A retrospective about the life and work of Irish-born artist, designer and architect Eileen Gray will open at the Bard Graduate Centre Gallery on 29 February 2020. Gray’s well known and radical designs – such as the holiday villa E-1027 and the classic Bibendum armchair – will of course be on show. But the exhibition will also shed new light on her career, and showcase never-before-seen designs, lacquerware, paintings and photography that Gray created throughout her life.
Icon associate editor Peter Smisek interviewed the exhibition’s curator Cloé Pitiot, who previously directed Gray retrospectives at Centre Pompidou and Irish Museum of Modern Art in 2013.
Peter Smisek: Eileen Gray’s life and work are singular and largely inseparable. Are there any new findings which you hope will show her contribution to modern architecture and design?
Cloé Pitiot: We now know more about the theoretical basis of Gray’s work and how various theories contributed to her thinking about modern architecture, especially her conception of space. In addition to her connection to De Stijl and to Le Corbusier, notably his project the Petite Villa for his parents on Lac Léman, [we also uncovered] new information on Gray’s interest in the theory of the fourth dimension. In fact, she studied ideas about mathematics and ‘new geometry.’ She was knowledgeable about [mathematician] Henri Poincaré, through discussions with her friends, including the occultist Aleister Crowley and Percy Wyndham Lewis. They all had a critical impact on her thinking.
PS: The exhibition will also show some lesser-known examples of Gray’s artistic output, such as her paintings and photographs. To what effect were these important to her work as a designer? Or were they more a separate, standalone part of her oeuvre?
CP: Everything in Gray’s work is connected in some way. She was trained as a painter and painted throughout her life. Gray made drawings, paintings, stage sets, and rugs, all of which show the shifts in her aesthetic from figurative work to more abstract compositions. In the 1920s, she illustrated a carnival of animals. Even with photography, which was perhaps a more personal means of expression, the photographs in some way had an impact on her architecture and design work.

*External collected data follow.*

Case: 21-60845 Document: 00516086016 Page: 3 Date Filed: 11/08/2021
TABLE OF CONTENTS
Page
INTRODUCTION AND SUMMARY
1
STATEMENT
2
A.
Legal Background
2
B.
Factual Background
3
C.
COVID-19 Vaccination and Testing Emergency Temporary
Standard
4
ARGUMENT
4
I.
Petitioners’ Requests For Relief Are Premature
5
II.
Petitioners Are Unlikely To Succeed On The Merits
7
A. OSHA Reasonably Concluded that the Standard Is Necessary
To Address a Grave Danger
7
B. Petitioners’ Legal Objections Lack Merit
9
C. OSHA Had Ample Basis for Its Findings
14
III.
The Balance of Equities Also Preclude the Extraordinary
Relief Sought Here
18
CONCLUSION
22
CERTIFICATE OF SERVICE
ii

PS: The public is not well-informed about Gray’s work, apart from a number of her furniture designs and E-1027. A lot of her designs were also one-offs and have been lost. Was it difficult putting together such an extensive exhibition?
CP: The exhibition is based on ten years of study and research with a team that includes Jennifer Goff, curator in charge of the Eileen Gray collection in Dublin, Renaud Barrès, a practicing architect in France and a specialist on E-1027 who is working on the restoration project, and Philippe Garner, an Eileen Gray specialist based in London. The Bard Graduate Center provided the resources for all of the research that was done after the exhibition in Dublin. In addition, I worked with gallerists, museums, and libraries in Paris and New York whose staff contributed generously to my research. Without them, it would have been impossible to do this exhibition. It has been a long and beautiful adventure with all the twists and turns that come with [it].
PS: You’ve also curated a 2013 retrospective of Gray’s designs at the Centre Pompidou. Do you think that the public perception of Gray and her importance within the modern movement has changed since then?
CP: I would like these exhibitions at the Centre Pompidou in Paris, then at the Irish Museum of Modern Art in Dublin, and finally here at the Bard Graduate Center to reveal to the public a less fragmented view of Eileen Gray’s work. Critics are tempted to separate the artist from her design and architecture. She is either credited as the high priestess of Art Deco or with creating a new form of modernism. She is sometimes a designer, sometimes an architect, when, in fact, Eileen Gray was the artist who explored multiple fields, including design, architecture, painting, photography, without hierarchy and freely moving between them in absolute continuity.